Wildcards to plan for AI provider bills (OpenAI, Anthropic) can spike 10× overnight with a viral feature or a runaway agent loop. Set hard budget caps on both dashboards on day one. Costs at growth scale are dominated by these two services, not infra.

Account ownership — verify week zero

If the codebase has been inherited from a prior team or vendor, ownership of the existing external accounts must be confirmed before engineering work starts. Account-recovery and ownership-transfer flows can take 1-3 weeks (MFA resets, identity verification, dispute processes) and will block deployment if not handled early.

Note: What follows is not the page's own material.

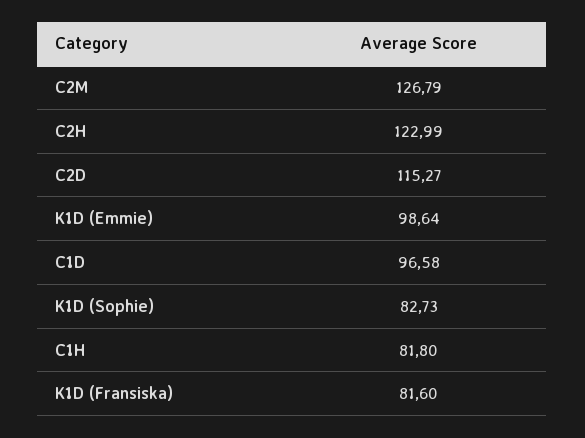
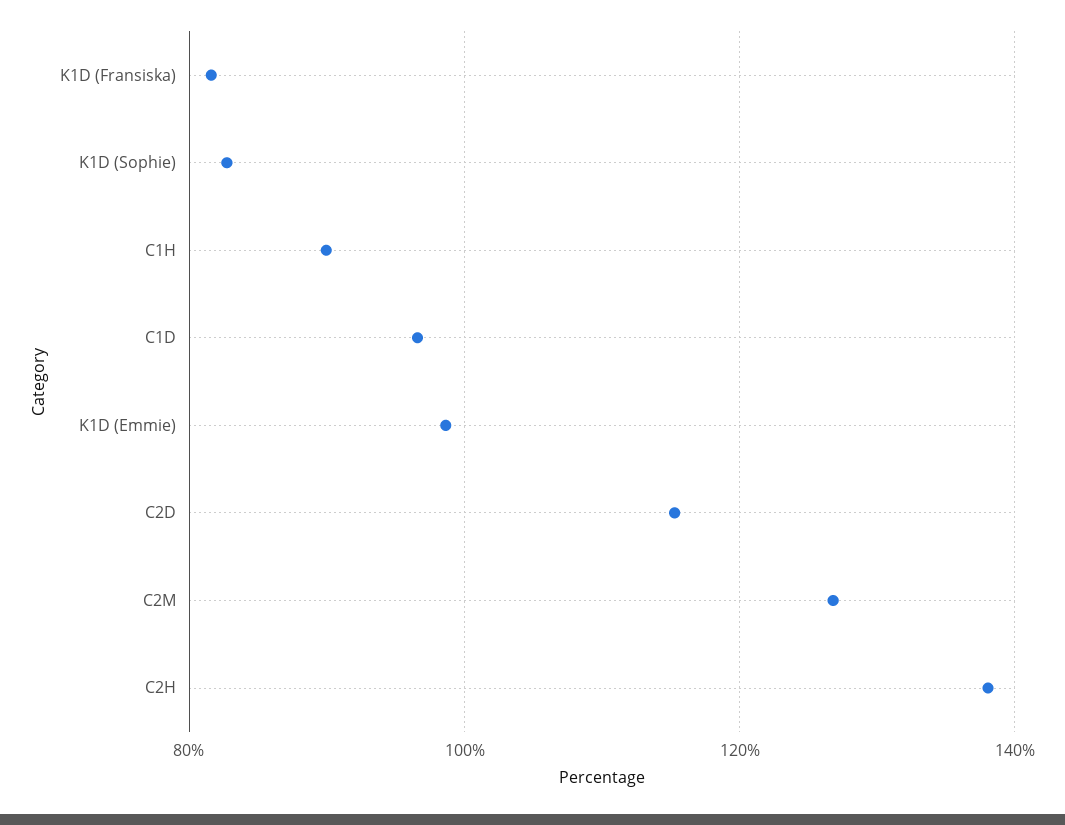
C2H: 122.99 -> 138
C1H: 81.8 -> 90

Stripe account that holds the existing API keys
Fly.io organization where the app is currently deployed (if anywhere)
OpenAI, Anthropic, Postmark, Cloudflare R2 / Tiptap accounts whose credentials are in the source code
Domain registrar for redigital.ai
GitHub organization holding the repository
Sentry organization (existing DSN in source)

Final recommendation

Plan for 3-4 months of engineering effort

Budget for "Audit + base infra" scope. One experienced engineer with Claude Code assistance, or two in parallel for ~2 months calendar. Milestones:

End of week 2 → safe for private beta
End of week 4 → defensible for external users
End of month 3-4 → production-grade for paying customers

AI assistance compresses the work meaningfully versus an unassisted senior engineer (estimated 6+ months solo), but it cannot compress: soak time after the tenant-isolation refactor, real-world integration testing against Stripe / Postmark / etc., or operational readiness work that needs human judgment.